● **Problem statement**: Continue the court decision below, on the Divisional Court's failure to address the Purchasers' potential liability, from where it stops.

● **Reading passage**:
════
Issue #2 The Divisional Court erred by failing to address the Purchasers’ potential liability
A. The Standard of Review
[74] To determine what standard of review this court is to apply when deciding Issue 2, we must consider the statutory provision which led to that issue coming before this court: Vavilov, at para. 33. In this case, s. 6(1)(a) of the CJA is the relevant provision, as the Tenants obtained leave to appeal the Divisional Court order pursuant to it.
[75] Section 6(1)(a) provides that an appeal lies to this court from an order of the Divisional Court, with leave, “on a question that is not a question of fact alone”. Thus, when an appeal comes before this court pursuant to s. 6(1)(a) of the CJA, the appeal can be on a question of law and/or on a question of mixed law and fact. The only limitation is that the question cannot be one of fact alone. Because the legislation does not indicate what standard of review this court is to apply on appeals heard pursuant to s. 6(1)(a), it is necessary to characterize the nature of Issue 2 to determine what standard of review applies. Thus, the question becomes, does Issue 2 raise a question of law or a question of mixed law and fact? If the former, the correctness standard of review applies. If the latter, absent an extricable error in principle, deference is owed to the Divisional Court decision.
[76] As I explain below, Issue 2 raises a question of law. Therefore, this court must review the Divisional Court decision on the Purchasers’ potential liability on a correctness standard.
B. Analysis
[77] The Tenants’ appeal to the Divisional Court required that court to determine whether the Board committed errors on questions of law. The Divisional Court dismissed the appeal on the basis that the Board made no such errors. However, as I have explained, the Board did err on questions of law by, among other things, failing to address the Purchasers’ potential liability. It was an error of law for the Divisional Court to fail to identify and address that Board error of law.
[78] I would add that, in the circumstances of this case, the Divisional Court’s error is perhaps understandable. There is nothing in the Board reasons to alert the Divisional Court to the issue of the Purchasers’ potential liability. Furthermore, the parties did not squarely address this issue before the Divisional Court. Nonetheless, on a fair reading of the Tenants’ documents and submissions before the Board, it is apparent that the Purchasers’ potential liability was a live issue which the Board was required to address.
════
● **Supplied data**:
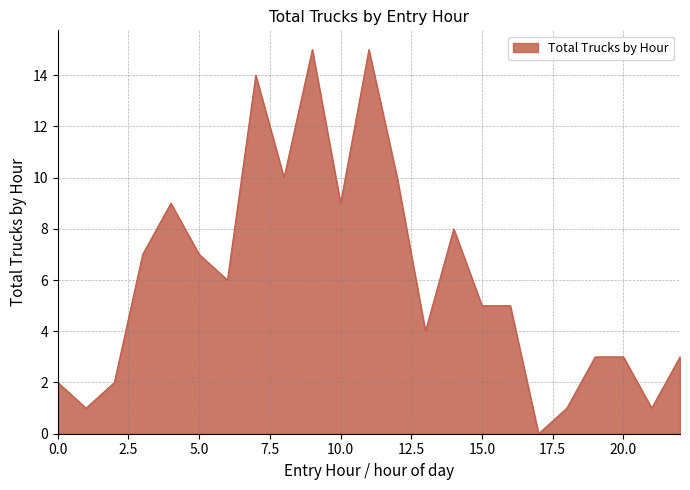

What is the difference between the maximum and minimum values?

15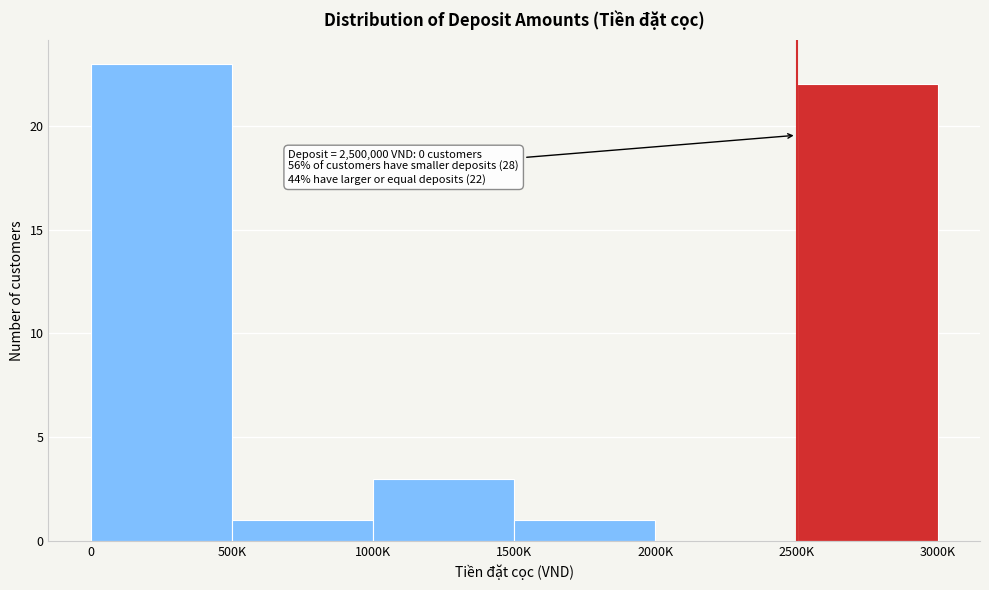

Reading left to right, extract all data points from this chart.

0=23	500K=1	1000K=3	1500K=1	2000K=0	2500K=22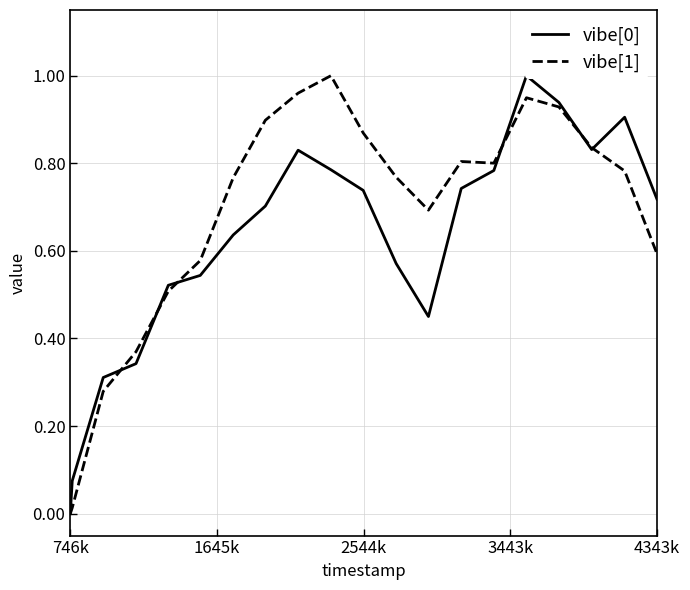

In vibe[0], how many points are higher than both neighbors (excluding endpoints)?

3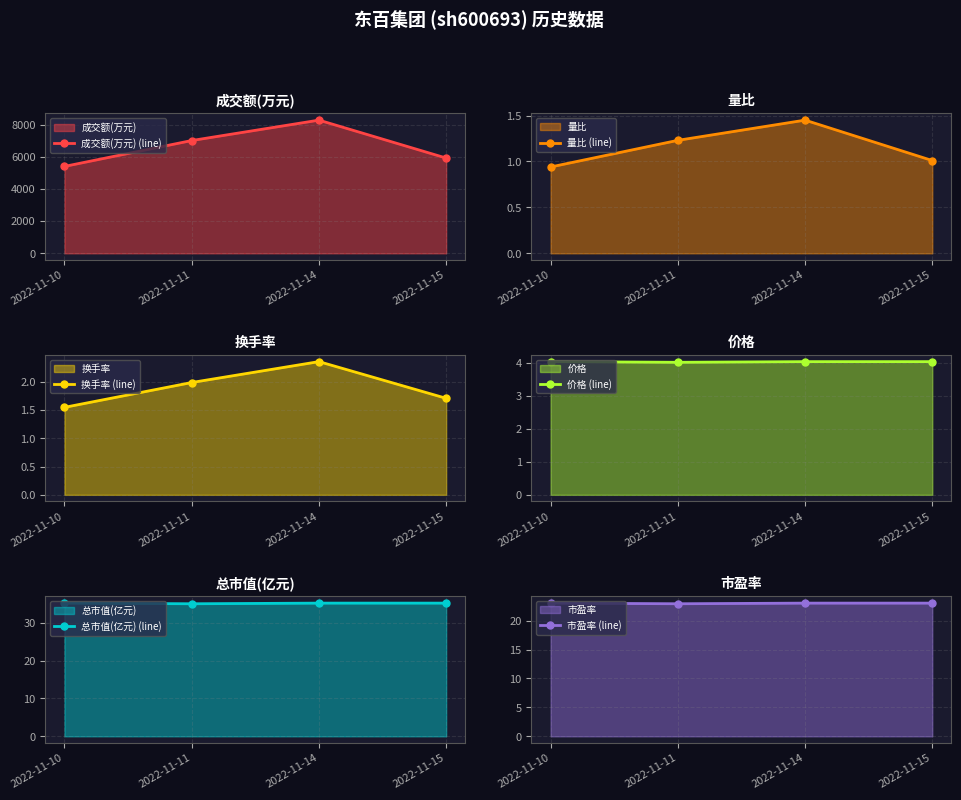

What value does the 市盈率 (line) series have at 2022-11-15?

23.0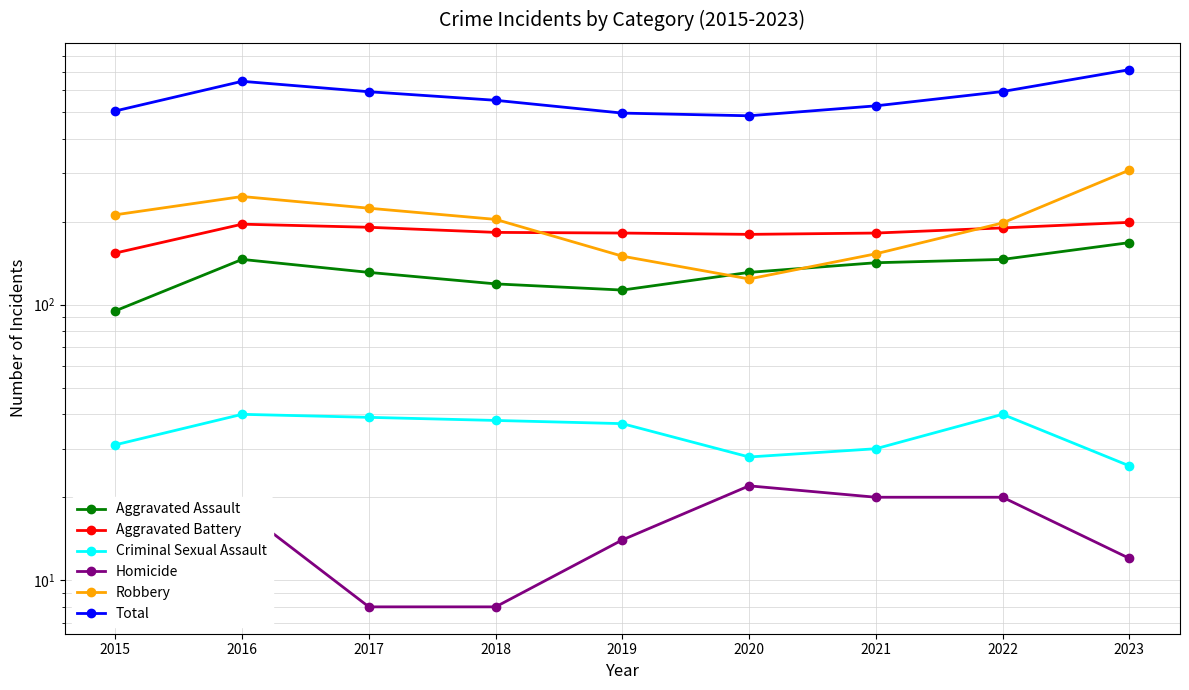

Between 2016 and 2019, which series saw the biggest shift?

Total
════
● **Result below**:
VI. disposition
[79] Accordingly, I would grant the appeal and remit the matter to the Board for redetermination, in accordance with these reasons.
[80] Neither the Tenants nor the Board seek costs of the appeal and I would award none. In light of the result, however, I would set aside the costs orders made against the Tenants by the Divisional Court.
Released: November 28, 2023 “E.E.G.” “E.E. Gillese J.A.” “I agree. M.L. Benotto J.A.” “I agree. J. Copeland J.A.”
Footnotes:
[1] It is unclear who Embleton Homes, as opposed to Embleton Homes Inc., is. However, both names appear in the style of cause of the Divisional Court order in this matter. In accordance with standard practice in this court, we have followed suit.
[2] A fourth person – Hendricka Van Wissen – was originally named on the Tenants’ Board applications but her name was removed because she died before the hearing.
[3] Form 160 is a Ontario Real Estate Association form for use by a registrant to disclose an interest in the acquisition of a property.
[4] In their materials before the Divisional Court, the parties state that notification of the change of purchaser to Embleton Homes Inc. was sent from the lawyer for the Original Purchasers to the lawyer for the Vendor Landlords. However, at para. 7 of its reasons, the Divisional Court said that the Vendor Landlords were notified by the Original Purchasers’ lawyer that title would be taken by a corporation, Embleton Homes Inc..
[5] Section 210(1): Any person affected by an order of the Board may appeal the order to the Divisional Court within 30 days after being given the order, but only on a question of law.
[6] Section 210(1) of the RTA is set out at footnote 5 above.